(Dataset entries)
════════════════════

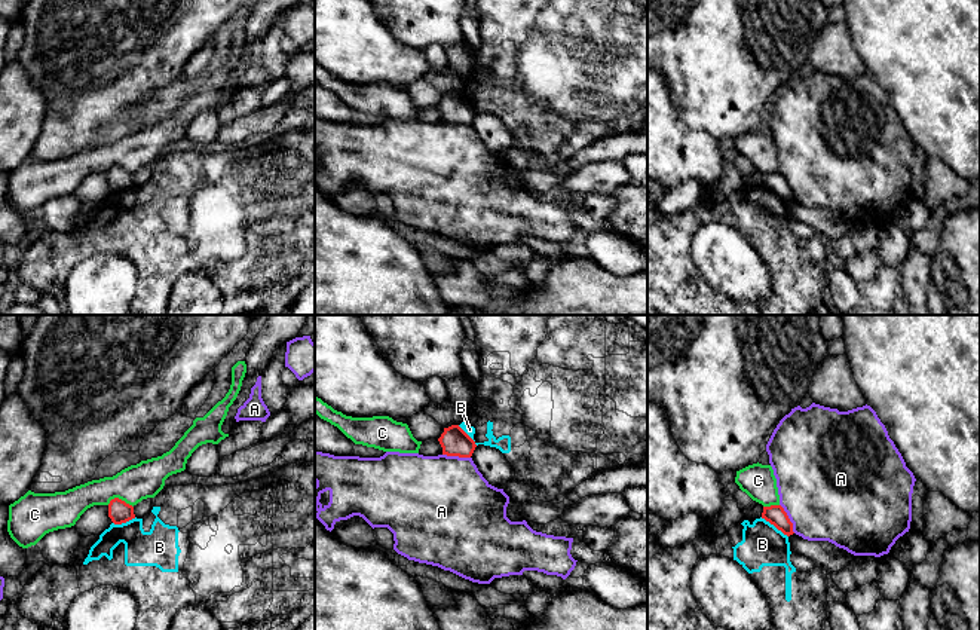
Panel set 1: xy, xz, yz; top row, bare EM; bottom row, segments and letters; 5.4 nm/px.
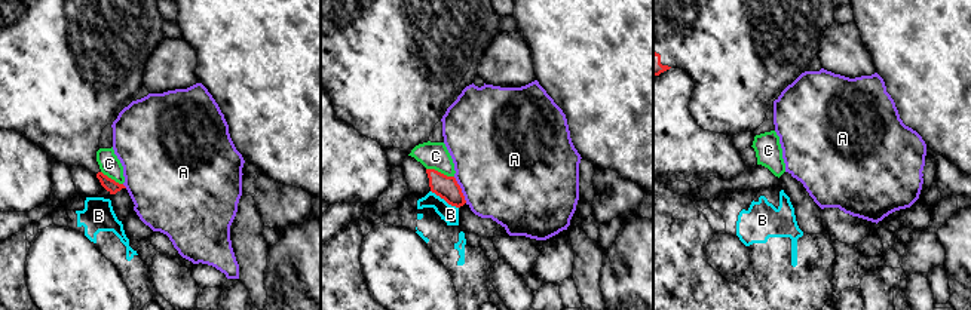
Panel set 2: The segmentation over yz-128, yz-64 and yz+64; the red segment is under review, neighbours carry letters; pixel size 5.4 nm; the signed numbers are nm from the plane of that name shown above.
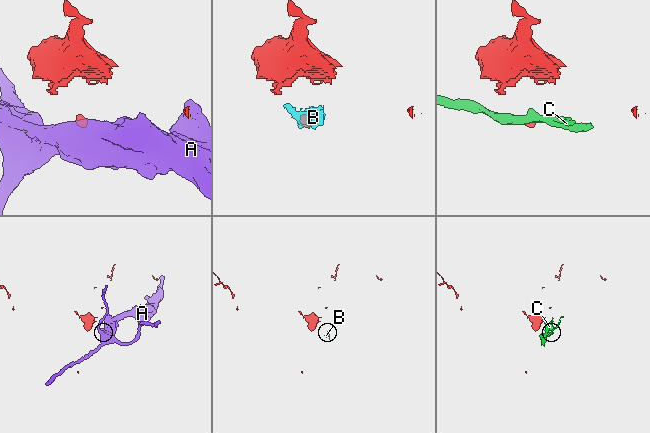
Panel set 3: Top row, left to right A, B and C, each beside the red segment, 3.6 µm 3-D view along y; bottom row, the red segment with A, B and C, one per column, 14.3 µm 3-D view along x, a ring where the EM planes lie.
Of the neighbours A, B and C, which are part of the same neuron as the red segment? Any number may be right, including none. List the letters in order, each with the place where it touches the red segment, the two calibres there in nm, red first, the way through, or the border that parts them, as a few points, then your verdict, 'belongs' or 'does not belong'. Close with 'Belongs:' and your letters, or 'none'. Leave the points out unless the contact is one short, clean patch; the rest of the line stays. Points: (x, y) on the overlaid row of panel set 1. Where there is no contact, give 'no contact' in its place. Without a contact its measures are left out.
A: contact yz (789, 519); calibres 110 and 500 nm; border yz (780, 504), (795, 532); does not belong
B: contact yz (774, 525); calibres 110 and 220 nm; border yz (760, 517), (787, 537); does not belong
C: contact xy (121, 499); calibres 120 and 200 nm; border xy (107, 504), (115, 498), (121, 498), (132, 507); does not belong
Belongs: none

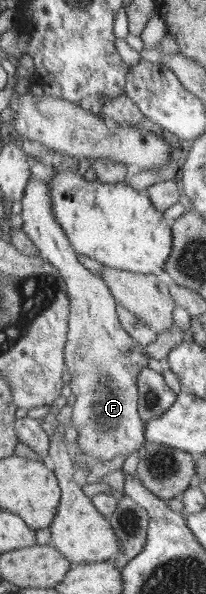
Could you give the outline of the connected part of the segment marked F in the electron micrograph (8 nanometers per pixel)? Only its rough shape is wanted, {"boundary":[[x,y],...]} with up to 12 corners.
{"boundary":[[29,177],[23,230],[69,297],[64,352],[76,446],[127,461],[144,444],[145,347],[79,263],[49,185]]}

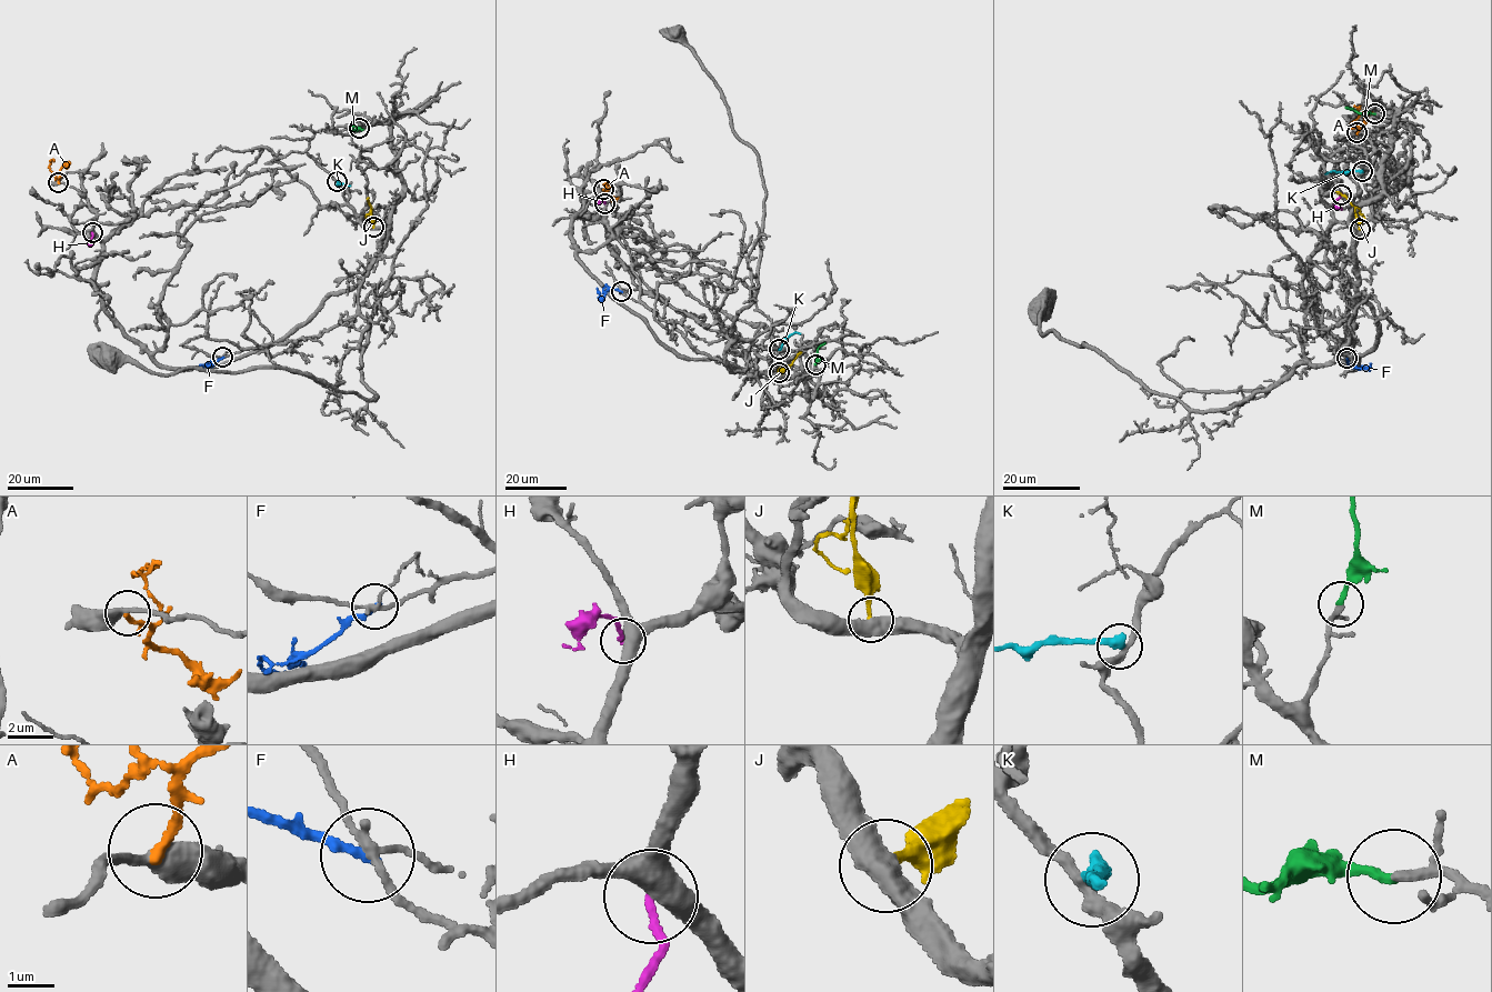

════════════════════

Instructions for the task –
With the pictures omitted, restate every entry above word for word.

Task solution –
Panel set 1: xy, xz, yz; top row, bare EM; bottom row, segments and letters; 5.4 nm/px.
Panel set 2: The segmentation over yz-128, yz-64 and yz+64; the red segment is under review, neighbours carry letters; pixel size 5.4 nm; the signed numbers are nm from the plane of that name shown above.
Panel set 3: Top row, left to right A, B and C, each beside the red segment, 3.6 µm 3-D view along y; bottom row, the red segment with A, B and C, one per column, 14.3 µm 3-D view along x, a ring where the EM planes lie.
Of the neighbours A, B and C, which are part of the same neuron as the red segment? Any number may be right, including none. List the letters in order, each with the place where it touches the red segment, the two calibres there in nm, red first, the way through, or the border that parts them, as a few points, then your verdict, 'belongs' or 'does not belong'. Close with 'Belongs:' and your letters, or 'none'. Leave the points out unless the contact is one short, clean patch; the rest of the line stays. Points: (x, y) on the overlaid row of panel set 1. Where there is no contact, give 'no contact' in its place. Without a contact its measures are left out.
A: contact yz (789, 519); calibres 110 and 500 nm; border yz (780, 504), (795, 532); does not belong
B: contact yz (774, 525); calibres 110 and 220 nm; border yz (760, 517), (787, 537); does not belong
C: contact xy (121, 499); calibres 120 and 200 nm; border xy (107, 504), (115, 498), (121, 498), (132, 507); does not belong
Belongs: none

Could you give the outline of the connected part of the segment marked F in the electron micrograph (8 nanometers per pixel)? Only its rough shape is wanted, {"boundary":[[x,y],...]} with up to 12 corners.
{"boundary":[[29,177],[23,230],[69,297],[64,352],[76,446],[127,461],[144,444],[145,347],[79,263],[49,185]]}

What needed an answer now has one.